§ Text block
═══

Exercises recommended were rolling around the room in as little clothing as possible for ten to two hundred turns, depending on experience; walking; massage–including the Zander Method (a vigorous tapping with electrically driven leather-covered hammers)–hand massage of double chins; push-ups; leg lifts; and sit-ups.
On the other side, some men and women desired to add flesh to their thin and scrawny forms. They were advised to eat fatty foods, but to consume them often, rather than stuffing one’s self at mealtimes. Another major concern for women was the development of the bust, and exercises and creams were developed to aid in helping women achieve what nature felt fit to withhold from them.

═══

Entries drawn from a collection
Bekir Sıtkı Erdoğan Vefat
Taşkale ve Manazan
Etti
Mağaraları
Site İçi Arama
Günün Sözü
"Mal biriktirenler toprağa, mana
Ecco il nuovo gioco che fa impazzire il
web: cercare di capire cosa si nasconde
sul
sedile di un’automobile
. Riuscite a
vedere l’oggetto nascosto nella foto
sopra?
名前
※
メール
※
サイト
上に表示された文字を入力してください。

═══

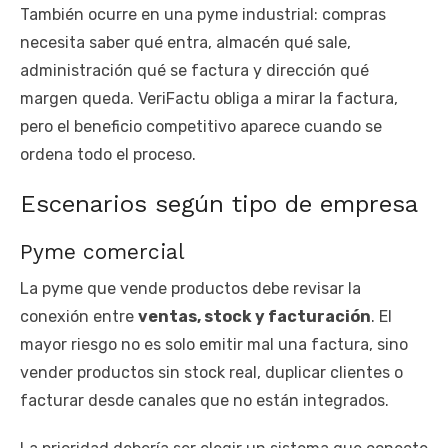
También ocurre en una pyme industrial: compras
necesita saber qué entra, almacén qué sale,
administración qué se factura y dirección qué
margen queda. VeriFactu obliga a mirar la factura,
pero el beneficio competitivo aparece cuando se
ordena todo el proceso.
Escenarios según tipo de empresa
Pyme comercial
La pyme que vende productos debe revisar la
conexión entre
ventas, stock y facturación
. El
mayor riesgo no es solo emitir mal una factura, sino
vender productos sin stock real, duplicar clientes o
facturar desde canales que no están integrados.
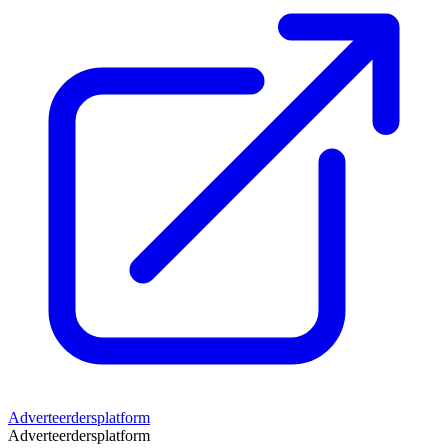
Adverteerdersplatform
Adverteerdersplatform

═══

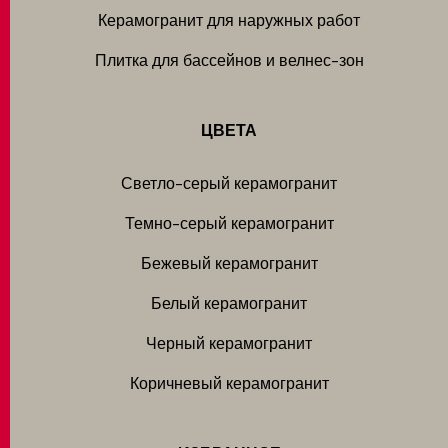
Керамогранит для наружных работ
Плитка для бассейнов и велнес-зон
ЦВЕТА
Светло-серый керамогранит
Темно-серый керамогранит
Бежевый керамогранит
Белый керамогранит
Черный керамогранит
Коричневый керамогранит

═══

§ Problem description
Write the next part of the text on old ways to lose weight, gain weight and build up the bust, starting right after its last sentence.

§ Response to this exercise
By the 1900s, a growing segment of women broke away from the former practice of washing the sporadically, rarely brushing, and otherwise negligence of their locks to devote actual care to their hair. Now shampoos were developed to treat alopecia and dandruff, as well as special mixtures for brunettes and blondes, and those with oily hair, dry scalp, or curly hair. Hair coloring was another practice, though women winked at one another over the directions given for coloring only gray hair. Titian or copper-colored hair was obtained by a henna paste, which was spread over the hair with a small tooth brush. The hair was then wrapped in hot towels for at least fifteen minutes, or longer, should one wish for a deeper hue. Hair was bleached with dioxogen and ammonia, and it was darkened with sulphate of iron. The prevention of gray hair, which was said to be caused by dryness, was from a mixture of oil, rum, glycerine, and oil of bergamot. After shampooing, brilliantine, which was a rich glossy product, was applied, to give hair a nice sheen.
The dressing of hair was not a simple task. However, the styles favored by Edwardian women were aided with the help of hair switches, false braids, and “rats” collected from their hairbrushes.
The Barbers, Hairdressers, and Manicurerers Manual by A. B. Moler
Beauty Culture by William A. Woodbury
Beauty Culture At Home by Pauline Furlong
Beauty’s Aids, or How to be Beautiful by the Countess of C—-
Absolutely fascinating post! Wow. That facial massage machine sounds like torture, though!
Doesn’t it? But I’m not entirely convinced that that type of massage fully disappeared. I neglected to add a section on plastic surgery! Now that was something both fascinating and frightful to read about!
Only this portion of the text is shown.